General News of Sunday, 2 December 2001

Source: PANA

Kufuor wants community initiatives to curb HIV/AIDS

Ghana's president, John Agyekum Kufuor on Saturday urged district assemblies to assist traditional leaders to develop community based initiatives to help curb the spread of the HIV/AIDS that is gradually wiping away the population.

He said in a speech read on his behalf at this year's World AIDS Day in the Eastern Region that traditional leaders had a greater influence on the opinion, habits and culture of their communities and they should not be ignored in the fight against the disease.

"The traditional leaders are also role models in our society and their efforts at highlighting the issues of HIV/AIDS and encouraging sustained behavioural change are significant."

Kufuor said men were at high risk of contracting the disease as women and children because of some socio-cultural practices like polygamy, widow inheritance and job-related migration.

He said that secrecy, shame and stigmatisation surrounding the disease posed extreme hardship on those infected as they lacked social and economic support.

"They, therefore, remain silent with the disease and hide it from relatives and the community with some infecting others knowingly," he added.

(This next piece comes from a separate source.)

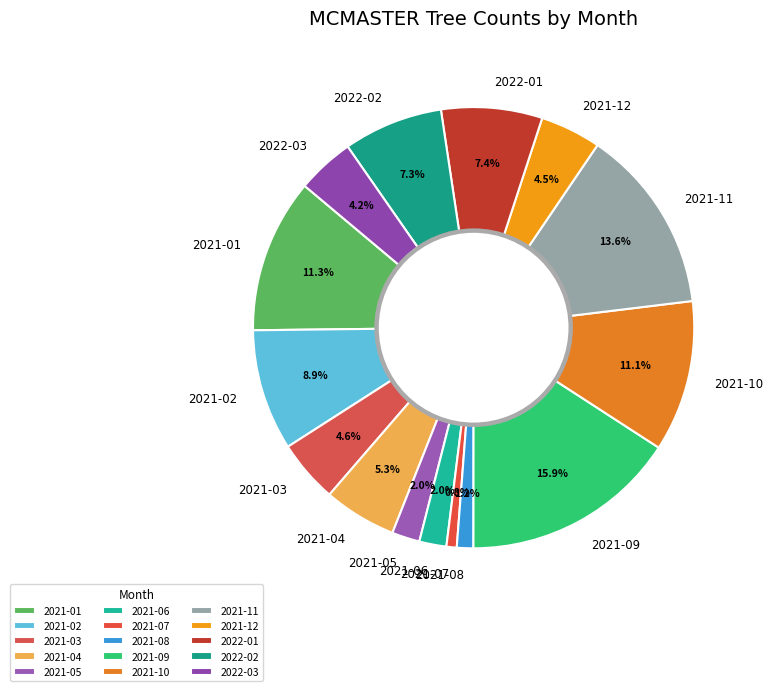

What is the ratio of the value at 2021-02 to the value at 2022-02?

1.2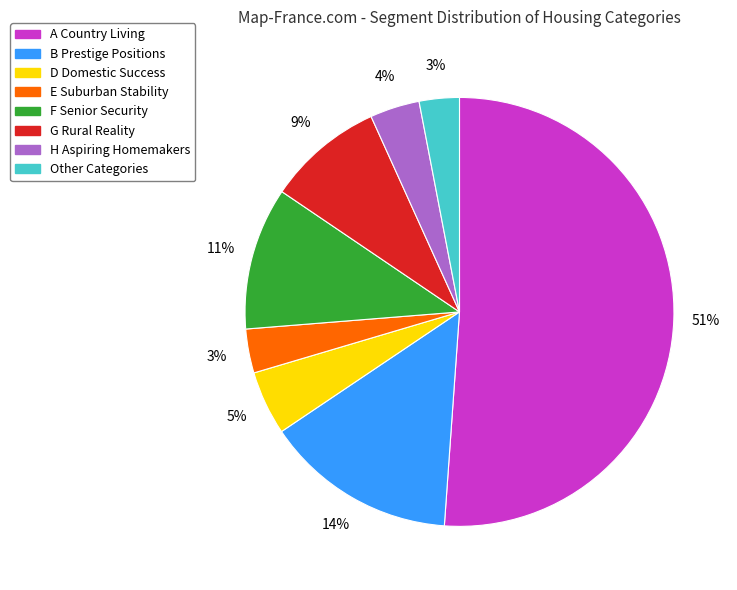

What percentage is the A Country Living slice, to the nearest percent?

51%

He called on men to change their sexual behaviour and adopt a positive one that would not put their partners and families at the risk of contracting the virus.

Kufuor urged all to show love and care for children who had lost both parents to AIDS and accept people living with HIV/AIDS instead of shunning them.

Acting Executive Secretary of the Ghana AIDS Commission, Bridget Katsriku appealed to men in leadership positions to embark on programmes that would change the attitude of their peers to risky sexual behaviours.

The WHO representative in Ghana, Dr Melville George, attended the programme and urged communities to implement effective responses to reverse the spread of the disease by working collectively.